=== TASK ITEM ===
Leaving out every line that comes before the one containing "Supervision: Jack Wetzels, Hiddo", output the rest of the records exactly, the final line included.

=== Stored data entries ===
•••

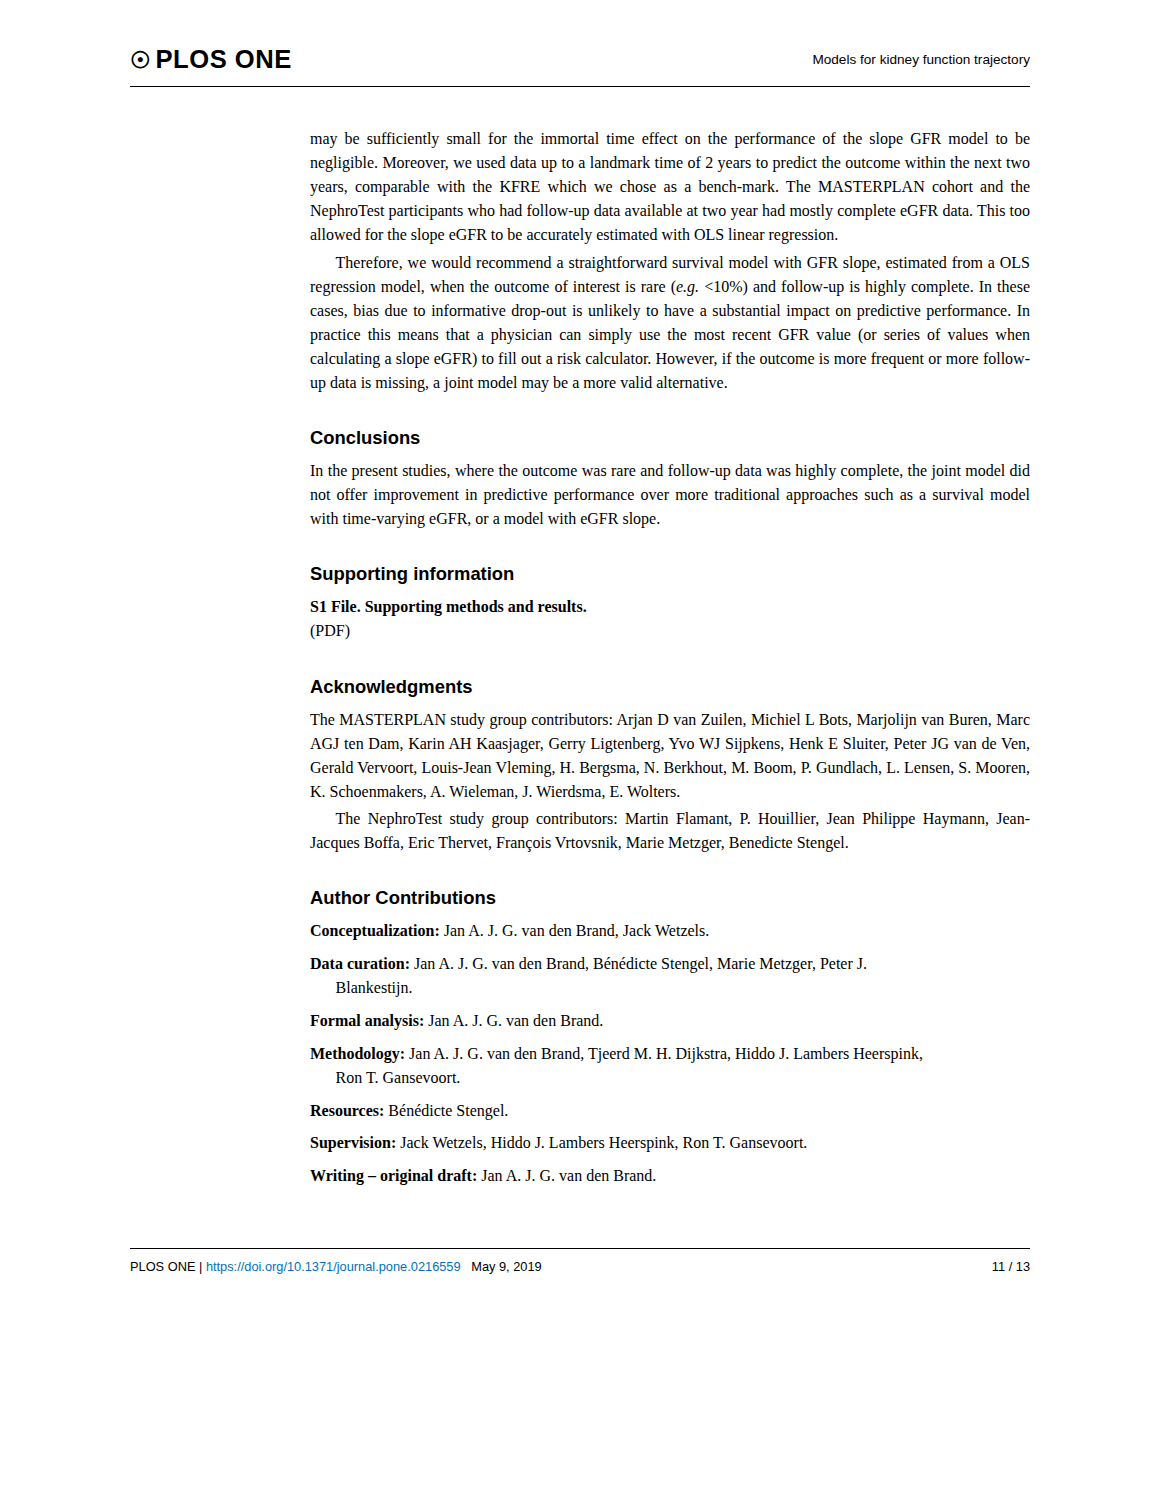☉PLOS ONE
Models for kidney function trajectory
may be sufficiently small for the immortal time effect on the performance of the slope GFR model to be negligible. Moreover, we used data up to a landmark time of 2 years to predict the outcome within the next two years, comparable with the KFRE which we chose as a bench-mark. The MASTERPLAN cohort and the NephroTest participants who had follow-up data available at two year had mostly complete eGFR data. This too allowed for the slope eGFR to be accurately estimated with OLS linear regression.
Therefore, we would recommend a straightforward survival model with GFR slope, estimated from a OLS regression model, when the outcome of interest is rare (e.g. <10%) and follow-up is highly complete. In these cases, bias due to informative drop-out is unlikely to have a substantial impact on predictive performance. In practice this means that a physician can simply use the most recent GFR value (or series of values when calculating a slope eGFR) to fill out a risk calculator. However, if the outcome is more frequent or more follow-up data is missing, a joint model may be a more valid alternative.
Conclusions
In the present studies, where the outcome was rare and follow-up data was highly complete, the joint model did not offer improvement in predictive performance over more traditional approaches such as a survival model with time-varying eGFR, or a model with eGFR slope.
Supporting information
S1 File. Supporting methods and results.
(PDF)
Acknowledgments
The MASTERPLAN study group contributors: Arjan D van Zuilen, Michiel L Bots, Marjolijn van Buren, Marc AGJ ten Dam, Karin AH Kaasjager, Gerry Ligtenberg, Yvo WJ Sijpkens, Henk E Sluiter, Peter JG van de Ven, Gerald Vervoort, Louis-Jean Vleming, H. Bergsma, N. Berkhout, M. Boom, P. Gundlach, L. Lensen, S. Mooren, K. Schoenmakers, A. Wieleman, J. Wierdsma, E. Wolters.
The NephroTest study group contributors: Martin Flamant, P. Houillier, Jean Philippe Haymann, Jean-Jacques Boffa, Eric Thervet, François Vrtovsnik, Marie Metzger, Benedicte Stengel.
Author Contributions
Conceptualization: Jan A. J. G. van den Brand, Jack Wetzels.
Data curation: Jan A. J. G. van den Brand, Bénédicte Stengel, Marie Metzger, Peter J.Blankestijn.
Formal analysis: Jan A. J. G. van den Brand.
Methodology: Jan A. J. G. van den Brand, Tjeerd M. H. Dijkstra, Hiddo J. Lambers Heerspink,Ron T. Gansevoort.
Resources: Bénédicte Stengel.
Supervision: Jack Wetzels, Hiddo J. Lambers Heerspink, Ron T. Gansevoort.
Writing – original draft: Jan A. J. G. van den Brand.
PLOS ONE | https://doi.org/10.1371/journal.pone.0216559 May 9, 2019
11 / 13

•••

=== WRITTEN ANSWER ===
Supervision: Jack Wetzels, Hiddo J. Lambers Heerspink, Ron T. Gansevoort.
Writing – original draft: Jan A. J. G. van den Brand.
PLOS ONE | https://doi.org/10.1371/journal.pone.0216559 May 9, 2019
11 / 13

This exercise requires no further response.